[Sca-cooks] Oranges from Isabella
t.d.decker at worldnet.att.net
Sat Mar 29 17:20:58 PDT 2008
Interesting, Cassell's shows "die Limone" and "die Zitrone" as citron or
lemon, "su:sse Limone" as lime, "saure Limone" as lemon, and "Limone,
Limelle, Limette, and Zitronelle" all being used for lime at some point.
>As for preserved/salted lemons, they are called for in a few
>SCA-period Arabic-language recipes.
Rumpolt also calls for salted lemon "gesaltzenen Limonien" in recipes.
Modernly "Limonien" means lime, and "Zitrone" means lemon. There are also
mentions of "Zitron" and "Cytronen", but there are many more mentions of
Limonien than Zitron. I think that Limonien means lemon and zitron means
citron, but it's not entirely clear.
There also seems to be a difference between sweet lemons and sour ones.
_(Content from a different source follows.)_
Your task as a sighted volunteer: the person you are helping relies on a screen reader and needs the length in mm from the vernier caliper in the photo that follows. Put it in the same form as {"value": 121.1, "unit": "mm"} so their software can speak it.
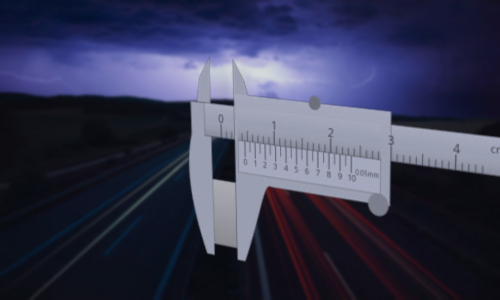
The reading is {"value": 4.5, "unit": "mm"}
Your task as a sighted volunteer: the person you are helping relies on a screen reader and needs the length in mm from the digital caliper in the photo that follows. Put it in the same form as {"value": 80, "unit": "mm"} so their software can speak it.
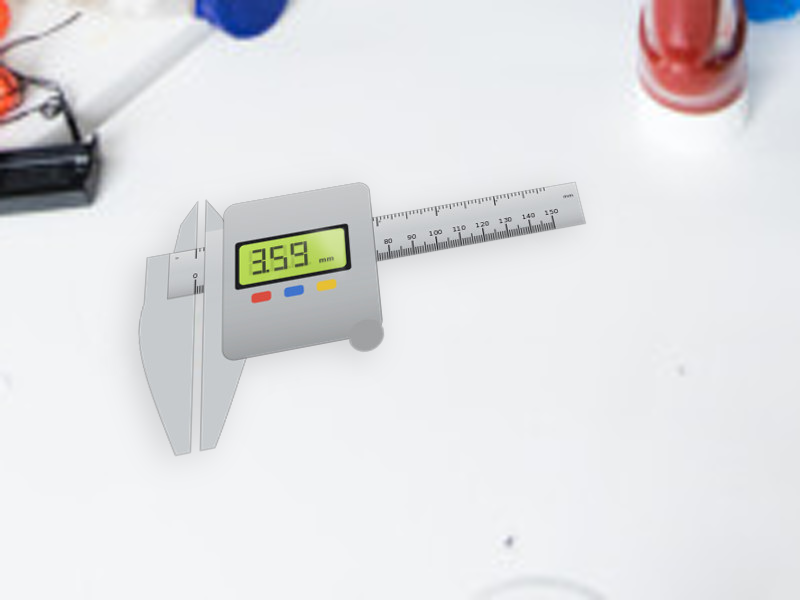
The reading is {"value": 3.59, "unit": "mm"}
"Saur Limonien" could mean lime.
One menu has these subtleties, with an apparent visible difference between
"Limonien" and "Sour Limonien".
Cytronen von Mandeln gemacht.
Limonien von Mandeln gemacht.
Pomerantzen von Mandeln gemacht.
Saur Limonien von Mandeln gemacht.
And another menu:
Eyngemachte grüne saur Limonien.
"Pomerantzen" are Seville oranges, and are mentioned quite often too.